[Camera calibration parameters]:
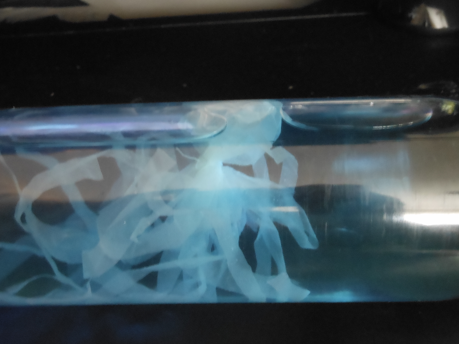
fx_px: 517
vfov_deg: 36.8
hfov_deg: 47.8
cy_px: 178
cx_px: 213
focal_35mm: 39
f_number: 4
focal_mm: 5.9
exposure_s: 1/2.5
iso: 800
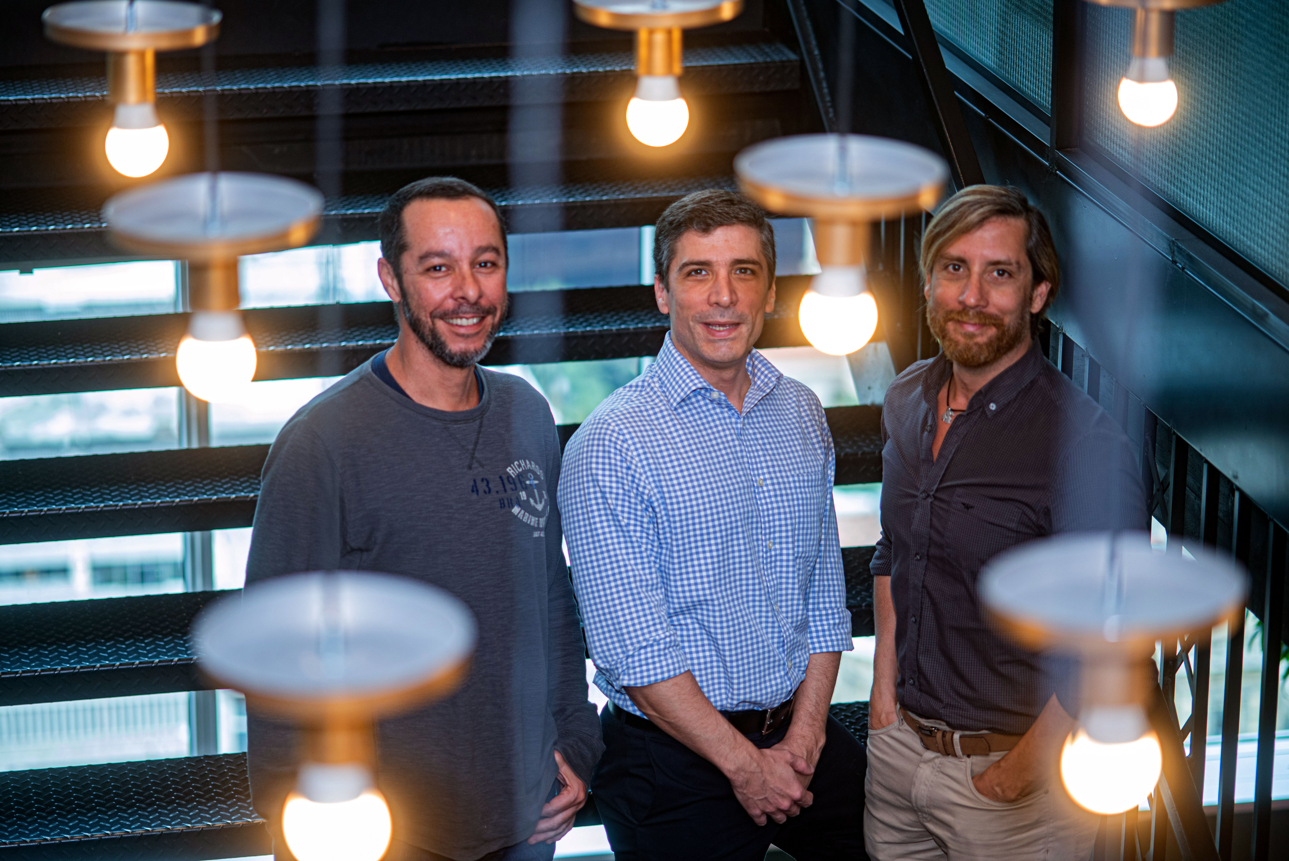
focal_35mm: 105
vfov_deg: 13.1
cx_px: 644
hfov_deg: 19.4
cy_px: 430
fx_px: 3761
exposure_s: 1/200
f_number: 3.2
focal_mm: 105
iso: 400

[EXERCISE REQUIREMENTS]: Exactly the lines from the line that contains "focal_mm: 5.9" through the last line above, and no other lines, must be output, with pictures excluded.

[EXERCISE RESULT]:
focal_mm: 5.9
exposure_s: 1/2.5
iso: 800
focal_35mm: 105
vfov_deg: 13.1
cx_px: 644
hfov_deg: 19.4
cy_px: 430
fx_px: 3761
exposure_s: 1/200
f_number: 3.2
focal_mm: 105
iso: 400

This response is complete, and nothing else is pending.